■ Gösterilen metin:
İran’da müesses nizam meşruiyet krizi mi yaşıyor?

Mehmet Koç / İRAM - Araştırmacı
13.01.2018

Son olaylar, rejim karşıtlarının artık çekinmeden tepkilerini ortaya koyabileceklerini göstermektedir. İran toplumu üçe bölünmüş durumdadır: Rejim yanlısı muhafazakar çevreler, rejim karşıtı olmayan ama dönüşümden yana olan reformist çevreler ve rejim karşıtları.


İran’da müesses nizam meşruiyet krizi mi yaşıyor?

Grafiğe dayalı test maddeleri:
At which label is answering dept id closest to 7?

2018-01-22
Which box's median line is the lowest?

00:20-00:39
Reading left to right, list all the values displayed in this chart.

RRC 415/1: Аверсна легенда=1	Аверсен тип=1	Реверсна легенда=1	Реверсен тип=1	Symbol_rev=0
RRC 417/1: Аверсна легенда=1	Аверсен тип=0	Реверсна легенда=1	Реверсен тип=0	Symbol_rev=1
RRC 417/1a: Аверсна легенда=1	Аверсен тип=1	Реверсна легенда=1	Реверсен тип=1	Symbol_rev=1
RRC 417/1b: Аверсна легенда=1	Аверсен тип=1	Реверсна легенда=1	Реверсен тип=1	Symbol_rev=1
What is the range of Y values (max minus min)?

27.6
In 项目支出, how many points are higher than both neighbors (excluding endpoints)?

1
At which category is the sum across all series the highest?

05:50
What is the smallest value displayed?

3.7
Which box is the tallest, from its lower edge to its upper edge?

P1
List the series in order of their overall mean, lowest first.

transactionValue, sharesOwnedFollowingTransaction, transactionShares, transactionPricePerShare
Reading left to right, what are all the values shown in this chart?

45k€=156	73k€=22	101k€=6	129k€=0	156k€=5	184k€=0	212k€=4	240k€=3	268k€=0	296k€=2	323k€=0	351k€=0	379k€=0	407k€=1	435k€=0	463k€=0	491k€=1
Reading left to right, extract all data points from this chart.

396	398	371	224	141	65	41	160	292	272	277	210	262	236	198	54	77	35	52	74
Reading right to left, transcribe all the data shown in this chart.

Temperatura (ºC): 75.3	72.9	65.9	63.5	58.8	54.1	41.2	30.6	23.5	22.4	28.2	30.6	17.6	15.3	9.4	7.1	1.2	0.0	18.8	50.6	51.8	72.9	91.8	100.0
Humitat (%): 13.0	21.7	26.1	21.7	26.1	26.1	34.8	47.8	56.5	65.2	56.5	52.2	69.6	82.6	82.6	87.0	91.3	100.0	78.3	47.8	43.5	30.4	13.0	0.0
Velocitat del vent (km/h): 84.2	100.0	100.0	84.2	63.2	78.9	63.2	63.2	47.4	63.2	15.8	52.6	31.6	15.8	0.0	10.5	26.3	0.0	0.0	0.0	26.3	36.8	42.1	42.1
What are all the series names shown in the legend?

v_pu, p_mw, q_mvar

■ Görev listesi:
#1 İran'daki meşruiyet krizi hakkındaki yazı, rejim karşıtlarının artık çekinmeden tepki gösterebileceği sonucuna neye dayanarak varıyor? Bir ila üç cümleyle açıklayın.
#2 İran'daki meşruiyet krizi hakkındaki yazıyı, toplumun üçe bölündüğünü anlatan son cümlesinden sonra sürdürün.
Bu çalışmada kayıtlara ihtiyaç yoktur.

■ Çözülmüş görevler:
#1 Yazı bu sonucu son olaylara dayandırır. Ona göre yaşanan son olaylar, rejim karşıtlarının tepkilerini artık çekinmeden ortaya koyabileceklerini göstermektedir.

#2
28 Aralık’ta Meşhed’de ‘Pahalılığa hayır’ şeklinde başlayıp kısa bir sürede ülke genelinde rejim karşıtı protestolara sahne olan olaylar bir hafta sonra yatıştı. Protestolara katılanların profiline bakıldığında 1999 Öğrenci Hareketi ve 2009 Yeşil Hareketi’nin metropollerdeki devrim sonrası oluşan yeni orta sınıf ve üstü katılımcıları yerine taşra ve küçük şehir profilinin ön plana çıktığı görülmektedir. Yaş grubu olarak da özellikle 90’lı yıllarda doğanların daha aktif rol aldığı vurgulanmaktadır. Yani devrim sonrası ve hatta İran-Irak savaşını görmemiş neslin ön plana çıkması çeşitli nedenlerden dolayı dikkati çekmektedir. Kahrolsun Diktatör! Kahrolsun Hamenei! Kahrolsun Hizbullah! Suriye’i Bırak, Halimize Bak! Ne Lübnan Ne Gazze Canım İran’a Feda! Rıza Şah, Ruhun Şad! Mollalar Utanın, Memleketi Bırakın! Hamenei Haya Et İktidarı Terk Et! sloganları, rejimin bekasını hedef alan içeriktedir.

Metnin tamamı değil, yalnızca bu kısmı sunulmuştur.